DATA IN THIS EXERCISE »

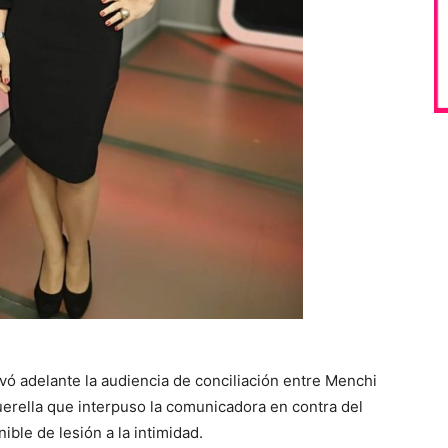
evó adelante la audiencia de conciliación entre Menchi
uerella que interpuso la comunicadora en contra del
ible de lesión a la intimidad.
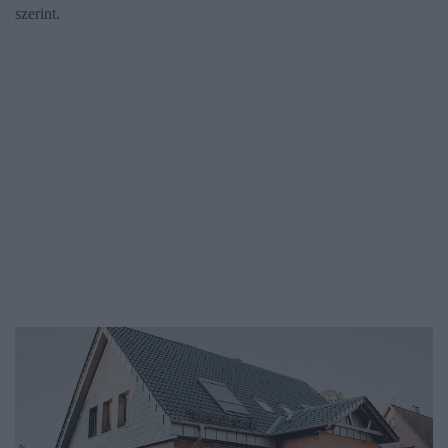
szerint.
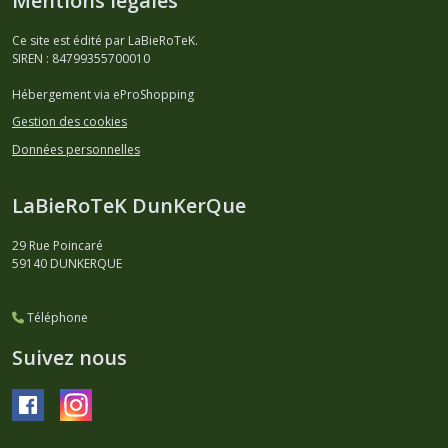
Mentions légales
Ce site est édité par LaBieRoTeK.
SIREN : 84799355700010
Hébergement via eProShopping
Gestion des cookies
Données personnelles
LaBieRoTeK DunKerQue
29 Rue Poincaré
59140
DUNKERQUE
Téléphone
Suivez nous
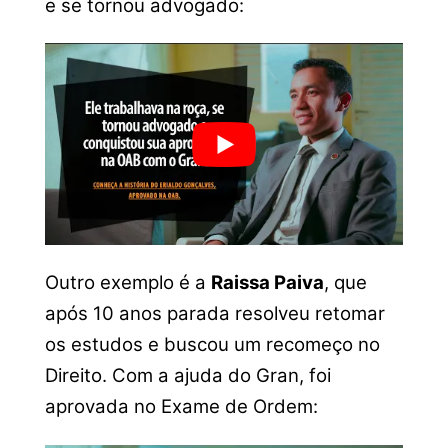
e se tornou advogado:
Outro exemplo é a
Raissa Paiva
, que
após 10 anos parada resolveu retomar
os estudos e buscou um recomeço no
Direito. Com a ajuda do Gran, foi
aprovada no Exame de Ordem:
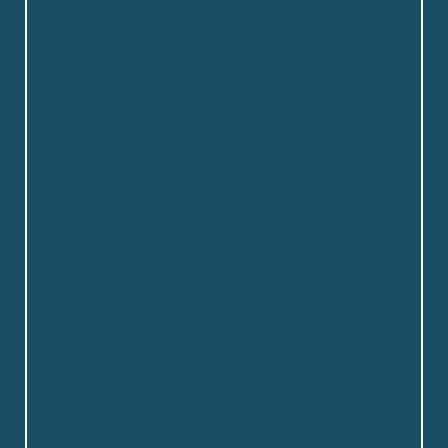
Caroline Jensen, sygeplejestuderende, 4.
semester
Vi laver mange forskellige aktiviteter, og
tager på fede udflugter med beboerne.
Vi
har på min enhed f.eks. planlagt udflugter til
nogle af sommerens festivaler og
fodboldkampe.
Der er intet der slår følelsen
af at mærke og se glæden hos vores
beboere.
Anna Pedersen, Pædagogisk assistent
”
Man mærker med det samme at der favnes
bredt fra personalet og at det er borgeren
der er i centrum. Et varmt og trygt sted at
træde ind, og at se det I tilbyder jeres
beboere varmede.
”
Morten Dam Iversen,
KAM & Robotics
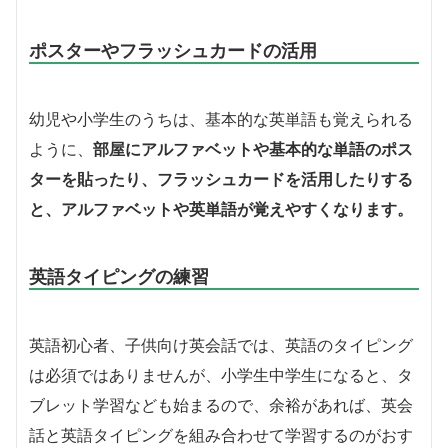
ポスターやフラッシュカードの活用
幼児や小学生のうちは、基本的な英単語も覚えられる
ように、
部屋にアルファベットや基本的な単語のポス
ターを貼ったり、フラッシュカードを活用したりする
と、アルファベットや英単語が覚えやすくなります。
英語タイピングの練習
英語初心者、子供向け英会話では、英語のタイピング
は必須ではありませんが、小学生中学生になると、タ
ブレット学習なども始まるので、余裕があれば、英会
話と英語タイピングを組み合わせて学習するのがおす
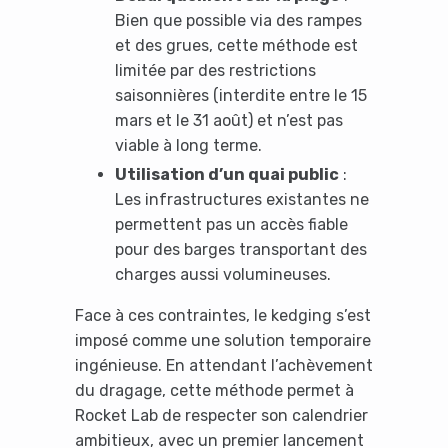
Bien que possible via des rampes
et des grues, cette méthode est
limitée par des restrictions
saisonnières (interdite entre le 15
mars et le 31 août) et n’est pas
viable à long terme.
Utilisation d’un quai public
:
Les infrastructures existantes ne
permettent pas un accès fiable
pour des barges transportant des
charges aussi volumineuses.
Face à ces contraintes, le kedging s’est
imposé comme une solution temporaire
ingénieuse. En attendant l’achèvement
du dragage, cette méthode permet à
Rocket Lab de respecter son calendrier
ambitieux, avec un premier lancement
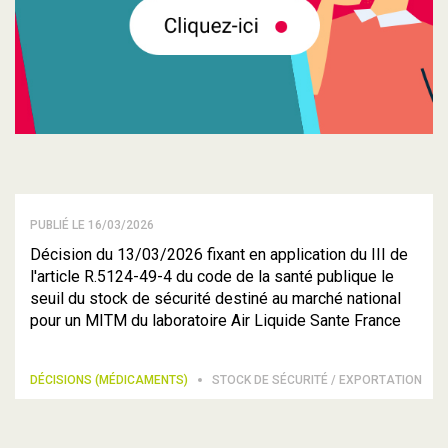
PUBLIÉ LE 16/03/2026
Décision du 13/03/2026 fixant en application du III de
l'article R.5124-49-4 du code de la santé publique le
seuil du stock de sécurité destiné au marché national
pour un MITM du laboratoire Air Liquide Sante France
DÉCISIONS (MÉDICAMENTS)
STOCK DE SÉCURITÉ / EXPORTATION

WHAT YOU SHOULD DO » Print the part of the listing above that opens with the line containing "部屋にアルファベットや基本的な単語のポス" and closes with the line containing "du dragage, cette méthode permet à". Copy it exactly, both ends included, and omit the pictures.

RESULT FOR THIS TASK »
部屋にアルファベットや基本的な単語のポス
ターを貼ったり、フラッシュカードを活用したりする
と、アルファベットや英単語が覚えやすくなります。
英語タイピングの練習
英語初心者、子供向け英会話では、英語のタイピング
は必須ではありませんが、小学生中学生になると、タ
ブレット学習なども始まるので、余裕があれば、英会
話と英語タイピングを組み合わせて学習するのがおす
Bien que possible via des rampes
et des grues, cette méthode est
limitée par des restrictions
saisonnières (interdite entre le 15
mars et le 31 août) et n’est pas
viable à long terme.
Utilisation d’un quai public
:
Les infrastructures existantes ne
permettent pas un accès fiable
pour des barges transportant des
charges aussi volumineuses.
Face à ces contraintes, le kedging s’est
imposé comme une solution temporaire
ingénieuse. En attendant l’achèvement
du dragage, cette méthode permet à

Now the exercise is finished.